Co-Design of CNN Accelerators for TinyML using Approximate Matrix Decomposition

The paradigm shift towards local and on-device inference under stringent resource constraints is represented by the tiny machine learning (TinyML) domain. The primary goal of TinyML is to integrate intelligence into tiny, low-cost devices under strict resource, energy, and latency constraints. However, the ultra-resource-constrained nature of these devices can lead to increased inference execution time, which can be detrimental in latency critical applications. At the same time, TinyML applications are often associated with sensitive data. As such, latency optimization approaches that rely on training samples are infeasible when such data is unavailable, proprietary, or sensitive, highlighting a pressing need for optimization approaches that do not require access to the training dataset and can be applied directly to pre-trained models. Replacing costly multiplications with more hardware-efficient operations, such as shifts and additions, has been proposed as an effective method for reducing inference latency. However, post-training power-of-two (Po2) approaches are scarce and, in many cases, lead to unacceptable accuracy loss. In this work, we propose a framework that applies approximate matrix decomposition to a given CNN in order to optimize hardware implementations subject to strict constraints and without any need of re-training or fine-tuning steps. The genetic algorithm-driven framework explores different matrix decompositions and resulting multiplier-less CNN accelerator designs for FPGA targets. A comprehensive evaluation of different TinyML benchmarks demonstrates our framework's efficacy in generating latency-optimized implementations that satisfy strict accuracy and resource constraints, achieving an average 33% latency improvement with an average accuracy loss of 1.3% compared to typical systolic array-based FPGA accelerators.
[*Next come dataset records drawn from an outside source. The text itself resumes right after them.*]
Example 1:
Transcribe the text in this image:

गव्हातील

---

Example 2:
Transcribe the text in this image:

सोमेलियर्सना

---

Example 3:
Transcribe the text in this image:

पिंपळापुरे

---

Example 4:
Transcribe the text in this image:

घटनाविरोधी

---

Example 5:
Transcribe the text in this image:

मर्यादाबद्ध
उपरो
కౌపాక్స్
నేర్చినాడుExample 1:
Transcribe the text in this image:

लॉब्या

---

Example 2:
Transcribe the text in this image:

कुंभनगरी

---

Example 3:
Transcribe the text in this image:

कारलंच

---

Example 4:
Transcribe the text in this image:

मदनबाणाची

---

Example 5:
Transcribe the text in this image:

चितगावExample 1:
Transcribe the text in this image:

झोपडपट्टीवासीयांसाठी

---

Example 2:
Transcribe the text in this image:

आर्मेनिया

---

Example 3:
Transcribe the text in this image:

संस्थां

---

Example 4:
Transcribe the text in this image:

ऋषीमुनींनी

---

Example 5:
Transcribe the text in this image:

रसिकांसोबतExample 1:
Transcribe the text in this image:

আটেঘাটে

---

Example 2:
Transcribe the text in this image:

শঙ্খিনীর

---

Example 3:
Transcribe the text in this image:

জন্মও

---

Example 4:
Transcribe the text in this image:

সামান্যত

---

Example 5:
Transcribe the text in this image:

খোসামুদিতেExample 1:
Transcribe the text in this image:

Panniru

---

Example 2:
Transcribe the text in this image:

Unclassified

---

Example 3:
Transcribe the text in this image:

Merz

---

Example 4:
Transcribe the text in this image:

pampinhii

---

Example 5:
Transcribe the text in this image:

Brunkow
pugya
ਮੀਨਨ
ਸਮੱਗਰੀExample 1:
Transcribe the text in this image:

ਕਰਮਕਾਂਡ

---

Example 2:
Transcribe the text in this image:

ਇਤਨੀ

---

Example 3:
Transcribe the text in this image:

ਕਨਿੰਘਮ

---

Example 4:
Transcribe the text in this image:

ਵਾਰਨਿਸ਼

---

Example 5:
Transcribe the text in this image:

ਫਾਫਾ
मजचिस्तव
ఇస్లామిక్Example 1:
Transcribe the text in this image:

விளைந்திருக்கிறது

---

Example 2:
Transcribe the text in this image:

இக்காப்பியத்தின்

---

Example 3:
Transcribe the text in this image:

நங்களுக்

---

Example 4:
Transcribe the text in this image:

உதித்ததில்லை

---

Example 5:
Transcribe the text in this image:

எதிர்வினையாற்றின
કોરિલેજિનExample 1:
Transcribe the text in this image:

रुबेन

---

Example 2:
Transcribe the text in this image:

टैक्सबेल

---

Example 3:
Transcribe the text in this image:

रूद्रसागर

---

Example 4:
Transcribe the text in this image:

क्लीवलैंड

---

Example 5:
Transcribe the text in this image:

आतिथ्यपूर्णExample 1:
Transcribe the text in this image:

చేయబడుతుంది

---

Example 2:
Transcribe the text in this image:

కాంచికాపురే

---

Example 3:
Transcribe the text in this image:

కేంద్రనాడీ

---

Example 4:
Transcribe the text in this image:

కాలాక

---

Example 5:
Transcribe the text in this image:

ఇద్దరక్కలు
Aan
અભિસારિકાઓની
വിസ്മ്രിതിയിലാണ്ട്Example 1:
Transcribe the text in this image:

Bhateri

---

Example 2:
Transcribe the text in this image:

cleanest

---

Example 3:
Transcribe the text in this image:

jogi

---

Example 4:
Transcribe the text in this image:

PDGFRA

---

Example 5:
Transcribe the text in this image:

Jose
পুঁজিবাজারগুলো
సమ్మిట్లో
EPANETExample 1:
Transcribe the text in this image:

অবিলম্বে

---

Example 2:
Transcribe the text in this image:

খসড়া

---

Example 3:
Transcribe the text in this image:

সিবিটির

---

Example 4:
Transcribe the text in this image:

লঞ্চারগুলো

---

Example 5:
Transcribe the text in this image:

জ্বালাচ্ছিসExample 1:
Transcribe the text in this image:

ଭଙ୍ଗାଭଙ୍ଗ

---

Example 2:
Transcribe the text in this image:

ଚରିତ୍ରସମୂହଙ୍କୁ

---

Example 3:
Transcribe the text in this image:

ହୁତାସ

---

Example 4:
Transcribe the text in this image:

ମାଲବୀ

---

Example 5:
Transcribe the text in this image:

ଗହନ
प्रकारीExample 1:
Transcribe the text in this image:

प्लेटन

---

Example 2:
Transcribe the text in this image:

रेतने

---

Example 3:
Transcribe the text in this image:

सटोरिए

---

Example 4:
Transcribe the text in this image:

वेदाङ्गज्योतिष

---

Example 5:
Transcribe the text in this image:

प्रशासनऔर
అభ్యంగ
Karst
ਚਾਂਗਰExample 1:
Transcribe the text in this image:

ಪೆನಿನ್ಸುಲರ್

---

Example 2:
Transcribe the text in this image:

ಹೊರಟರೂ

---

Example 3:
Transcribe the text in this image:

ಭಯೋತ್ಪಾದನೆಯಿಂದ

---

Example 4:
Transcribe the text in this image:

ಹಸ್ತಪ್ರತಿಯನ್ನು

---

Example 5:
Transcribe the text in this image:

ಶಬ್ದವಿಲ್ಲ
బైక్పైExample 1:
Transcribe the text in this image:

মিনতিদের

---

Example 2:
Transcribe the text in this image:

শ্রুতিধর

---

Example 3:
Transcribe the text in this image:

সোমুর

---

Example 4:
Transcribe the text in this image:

翻译：面向极端资源约束下本地及设备端推理的范式转变，体现在微型机器学习（TinyML）领域。TinyML的核心目标是在严格的资源、能耗与延迟约束下，将智能集成至微型低成本设备中。然而，这类设备的超资源受限特性可能导致推理执行时间增加，在延迟敏感型应用中可能产生严重影响。同时，TinyML应用常涉及敏感数据。因此，依赖训练样本的延迟优化方法在数据不可用、专有或敏感时无法实施，这凸显了对无需访问训练数据集、可直接应用于预训练模型的优化方法的迫切需求。用移位和加法等更高效的硬件运算替代代价高昂的乘法运算，已被证明是降低推理延迟的有效手段。然而，面向训练后模型的2的幂次（Po2）方法较为稀缺，且常导致不可接受的精度损失。本文提出一种框架，通过对给定卷积神经网络（CNN）应用近似矩阵分解，在严格约束下优化硬件实现，无需任何重训练或微调步骤。该遗传算法驱动的框架探索不同矩阵分解方案，为现场可编程门阵列（FPGA）目标生成对应的无乘法器CNN加速器设计。对多种TinyML基准的综合评估表明，本框架能生成满足严格精度与资源约束的延迟优化实现，与典型脉动阵列型FPGA加速器相比，平均延迟提升33%，精度损失仅1.3%。